From: Kenneth Wygand (KWygand@customonline.com)
Date: Thu Sep 25 2003 - 11:39:06 GMT-3
Lee,
Not that I know of. Additionally, if this is for an edge router, there
are other IP networks you should block out as well - specifically
multicast IP addresses, IP addresses known to be part of your internal
network, as well as various ranges that were developed for testing
purposes for which there is no legitimate use on the Internet.

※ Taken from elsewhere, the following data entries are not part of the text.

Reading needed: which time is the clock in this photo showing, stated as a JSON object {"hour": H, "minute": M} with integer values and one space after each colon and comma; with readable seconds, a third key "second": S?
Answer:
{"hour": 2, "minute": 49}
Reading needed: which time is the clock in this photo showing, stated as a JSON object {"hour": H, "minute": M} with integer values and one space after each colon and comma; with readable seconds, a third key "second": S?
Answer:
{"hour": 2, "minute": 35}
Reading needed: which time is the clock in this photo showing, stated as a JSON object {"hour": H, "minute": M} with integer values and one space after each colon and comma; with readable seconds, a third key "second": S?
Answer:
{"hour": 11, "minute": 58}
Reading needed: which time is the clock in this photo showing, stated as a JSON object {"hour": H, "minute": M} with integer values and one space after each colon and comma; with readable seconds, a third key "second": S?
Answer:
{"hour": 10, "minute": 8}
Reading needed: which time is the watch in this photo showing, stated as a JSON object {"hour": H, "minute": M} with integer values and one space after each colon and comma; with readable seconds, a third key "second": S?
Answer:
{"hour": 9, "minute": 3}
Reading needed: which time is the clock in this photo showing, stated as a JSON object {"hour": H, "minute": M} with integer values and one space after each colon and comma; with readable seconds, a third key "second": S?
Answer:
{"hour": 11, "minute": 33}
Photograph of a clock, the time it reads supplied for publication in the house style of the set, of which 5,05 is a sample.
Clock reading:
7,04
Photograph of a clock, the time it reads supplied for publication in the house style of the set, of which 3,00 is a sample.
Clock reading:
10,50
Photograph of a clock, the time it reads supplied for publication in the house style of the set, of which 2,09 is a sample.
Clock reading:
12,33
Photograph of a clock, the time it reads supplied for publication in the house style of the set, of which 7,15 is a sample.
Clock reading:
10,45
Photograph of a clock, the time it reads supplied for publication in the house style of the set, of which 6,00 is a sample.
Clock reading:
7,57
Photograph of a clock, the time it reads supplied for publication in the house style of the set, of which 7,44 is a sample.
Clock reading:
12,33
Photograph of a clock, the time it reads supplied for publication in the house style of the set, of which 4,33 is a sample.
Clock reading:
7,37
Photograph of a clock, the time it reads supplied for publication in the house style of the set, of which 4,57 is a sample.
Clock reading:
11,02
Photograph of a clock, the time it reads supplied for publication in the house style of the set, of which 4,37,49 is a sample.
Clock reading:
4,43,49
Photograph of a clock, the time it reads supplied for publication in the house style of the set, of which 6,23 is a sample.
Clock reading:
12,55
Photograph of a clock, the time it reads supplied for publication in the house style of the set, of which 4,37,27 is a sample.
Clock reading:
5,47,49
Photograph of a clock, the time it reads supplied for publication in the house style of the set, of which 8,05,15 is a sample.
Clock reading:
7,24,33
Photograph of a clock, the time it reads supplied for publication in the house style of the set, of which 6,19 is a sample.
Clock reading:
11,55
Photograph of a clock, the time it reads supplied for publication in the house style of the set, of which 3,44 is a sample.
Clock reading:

Check out the National Security Associations Security Recommendation
guide.
http://nsa2.www.conxion.com/cisco/guides/cis-2.pdf
The information related to the IP addresses you mention can be found on
pages 86-87 of this PDF file.
This is really an invaluable paper.
Kenneth E. Wygand
Systems Engineer, Project Services
CISSP #37102, CCNP, CCDP, MCP 2000, CNA 5.1, Network+, A+
Custom Computer Specialists, Inc.
"It's not just about ending up where you want to be, it's about making
the most of the trip there."
-Anonymous
-----Original Message-----
From: Carter, Lee [mailto:Lee.Carter@CommerceBank.com]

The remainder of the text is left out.